(Keypoint text descriptions)
Segment Open

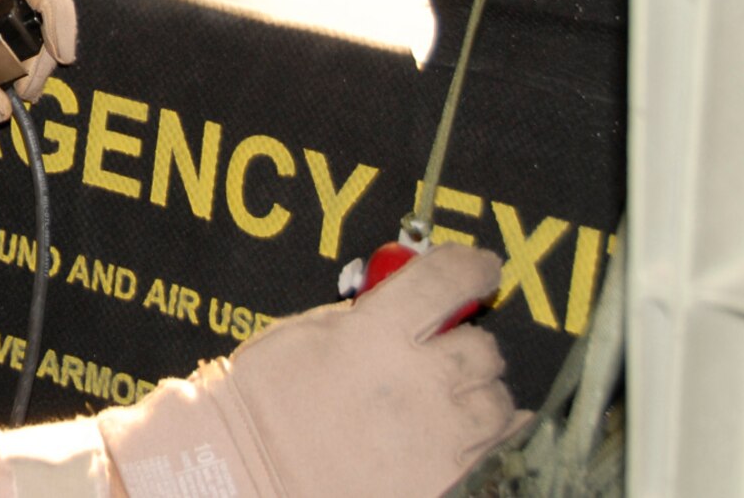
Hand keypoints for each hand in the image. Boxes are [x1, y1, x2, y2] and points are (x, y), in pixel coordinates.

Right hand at [96, 245, 521, 497]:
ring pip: (497, 403)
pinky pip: (497, 453)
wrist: (247, 469)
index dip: (473, 267)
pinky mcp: (443, 481)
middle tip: (446, 352)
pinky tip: (469, 433)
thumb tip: (405, 306)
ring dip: (480, 396)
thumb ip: (366, 318)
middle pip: (482, 348)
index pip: (448, 280)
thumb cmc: (263, 401)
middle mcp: (417, 383)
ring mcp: (436, 439)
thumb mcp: (309, 333)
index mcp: (377, 334)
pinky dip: (490, 439)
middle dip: (468, 345)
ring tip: (449, 400)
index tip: (481, 268)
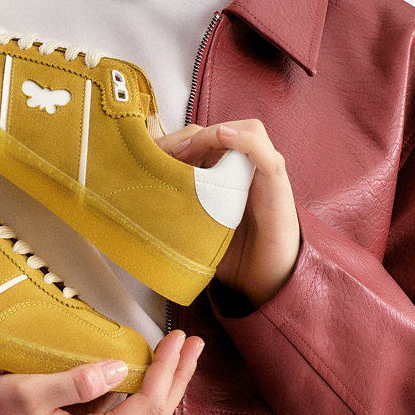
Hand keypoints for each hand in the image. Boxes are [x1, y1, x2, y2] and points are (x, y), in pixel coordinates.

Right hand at [0, 329, 203, 414]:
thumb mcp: (29, 391)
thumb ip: (77, 381)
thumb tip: (121, 367)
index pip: (146, 406)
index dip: (167, 371)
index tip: (177, 339)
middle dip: (178, 376)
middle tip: (193, 343)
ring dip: (166, 383)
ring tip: (180, 352)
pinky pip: (127, 413)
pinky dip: (145, 388)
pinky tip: (149, 368)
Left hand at [159, 119, 300, 308]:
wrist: (264, 283)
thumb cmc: (231, 255)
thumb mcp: (195, 225)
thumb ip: (176, 207)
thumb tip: (136, 203)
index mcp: (227, 172)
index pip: (202, 138)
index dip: (174, 140)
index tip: (148, 156)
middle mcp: (248, 167)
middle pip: (219, 131)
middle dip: (187, 137)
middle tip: (161, 155)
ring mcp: (265, 174)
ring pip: (247, 131)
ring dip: (212, 135)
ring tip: (186, 153)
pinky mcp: (278, 187)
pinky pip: (266, 155)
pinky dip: (244, 141)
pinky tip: (224, 136)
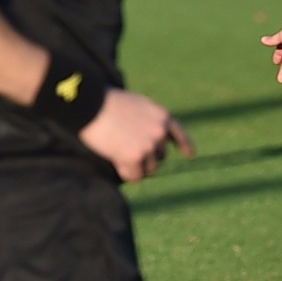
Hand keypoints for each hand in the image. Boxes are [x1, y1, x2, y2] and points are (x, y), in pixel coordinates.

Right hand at [78, 89, 194, 181]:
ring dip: (135, 166)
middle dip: (145, 157)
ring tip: (117, 150)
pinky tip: (114, 159)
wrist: (91, 104)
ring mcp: (149, 146)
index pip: (179, 134)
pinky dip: (125, 173)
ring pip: (148, 169)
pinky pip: (134, 177)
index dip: (184, 145)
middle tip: (124, 147)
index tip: (190, 155)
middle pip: (160, 157)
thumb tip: (152, 137)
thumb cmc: (107, 103)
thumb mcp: (136, 105)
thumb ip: (147, 119)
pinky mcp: (136, 158)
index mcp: (162, 116)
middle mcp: (160, 132)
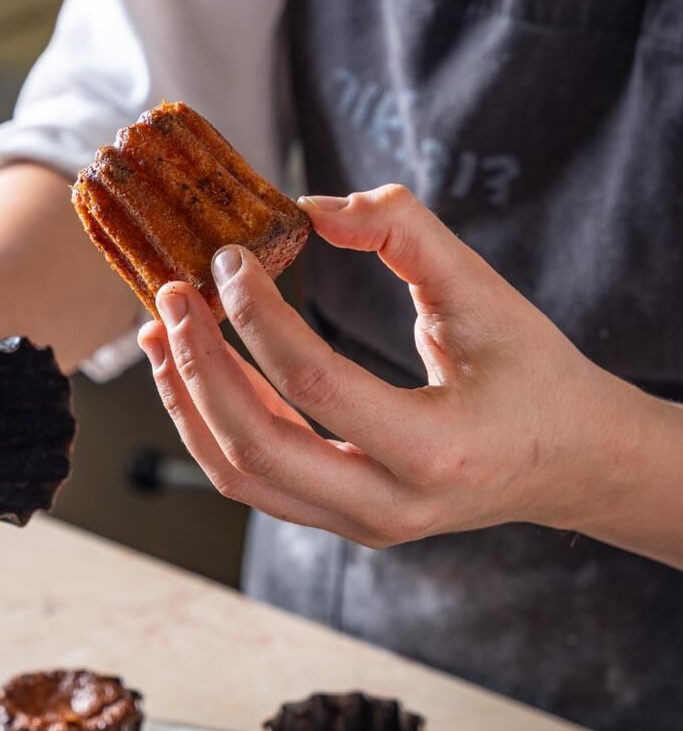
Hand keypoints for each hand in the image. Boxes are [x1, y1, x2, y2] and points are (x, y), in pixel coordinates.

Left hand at [137, 184, 625, 547]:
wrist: (571, 462)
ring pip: (242, 476)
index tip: (227, 258)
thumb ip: (407, 233)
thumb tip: (312, 206)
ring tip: (160, 330)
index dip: (257, 318)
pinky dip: (211, 424)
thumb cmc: (534, 374)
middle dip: (199, 365)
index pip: (313, 384)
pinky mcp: (341, 520)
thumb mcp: (487, 291)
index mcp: (434, 451)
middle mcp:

Segment Closed

◆ **Task details**:
Reproduce the data above exactly, leaving out any picture in it.

◆ **Your solution**:
Hand keypoints for each hand in the image. Boxes are [x1, y1, x2, y2] and points are (x, y), in pixel coordinates.

Right hand at [96, 245, 521, 497]:
ring pip: (497, 403)
pinky pip: (497, 453)
wrist: (247, 469)
index dip: (473, 267)
pinky mcp: (443, 481)
middle tip: (446, 352)
pinky tip: (469, 433)
thumb tip: (405, 306)
ring dip: (480, 396)
thumb ip: (366, 318)
middle pip: (482, 348)
index pip: (448, 280)
thumb cmc: (263, 401)
middle mcp: (417, 383)
ring mcp: (436, 439)
thumb mcp: (309, 333)
index mcp: (377, 334)
pinky dip: (490, 439)
middle dip: (468, 345)
ring tip: (449, 400)
index tip: (481, 268)
Hand keypoints for each hand in the image. Boxes are [x1, y1, x2, y2] and points are (x, y), in pixel coordinates.

Right hand at [0, 329, 203, 414]:
thumb mcp: (29, 391)
thumb ip: (77, 381)
thumb tip: (121, 367)
index pip: (146, 406)
index dip: (167, 371)
index tip: (177, 339)
middle dip: (178, 376)
middle tip: (193, 343)
ring dip: (166, 383)
ring tip: (180, 352)
pinky pip: (127, 413)
pinky dip: (145, 388)
pinky tip: (149, 368)
Left hand at [159, 119, 300, 308]:
wrist: (264, 283)
thumb cmc: (231, 255)
thumb mcp: (195, 225)
thumb ip: (176, 207)
thumb tip: (136, 203)
index mcp: (227, 172)
index pip: (202, 138)
index dip: (174, 140)
index tip: (148, 156)
middle mcp: (248, 167)
middle pip: (219, 131)
middle dip: (187, 137)
middle tip: (161, 155)
ring mcp: (265, 174)
ring pip: (247, 131)
ring dip: (212, 135)
ring tip: (186, 153)
pinky mcp: (278, 187)
pinky pip: (266, 155)
pinky dip: (244, 141)
pinky tip: (224, 136)
Hand keypoints for each hand in the image. Boxes are [x1, y1, x2, y2] and points are (x, y), in pixel coordinates.

Right hand at [78, 89, 194, 181]:
ring dip: (135, 166)
middle dip: (145, 157)
ring tip: (117, 150)
pinky tip: (114, 159)
wrist: (91, 104)
ring mcp: (149, 146)
index pip: (179, 134)
pinky dip: (125, 173)
ring pip: (148, 169)
pinky pip: (134, 177)
index dip: (184, 145)
middle tip: (124, 147)
index tip: (190, 155)
middle pip: (160, 157)
thumb tip: (152, 137)
thumb cmc: (107, 103)
thumb mcp: (136, 105)
thumb ip: (147, 119)
pinky mcp: (136, 158)
index mcp: (162, 116)
middle mcp: (160, 132)
Hand keypoints for each hand in the image. Boxes are [x1, y1, x2, y2] and points are (x, y), in pixel coordinates.

Left hand at [137, 184, 625, 547]:
wrist: (571, 462)
ring pip: (242, 476)
index tip: (227, 258)
thumb ip: (407, 233)
thumb tip: (312, 206)
ring tip: (160, 330)
index dip: (257, 318)
pinky dip: (211, 424)
thumb cmc: (534, 374)
middle dip: (199, 365)
index pip: (313, 384)
pinky mcp: (341, 520)
thumb mcp: (487, 291)
index mcp: (434, 451)
middle mcp:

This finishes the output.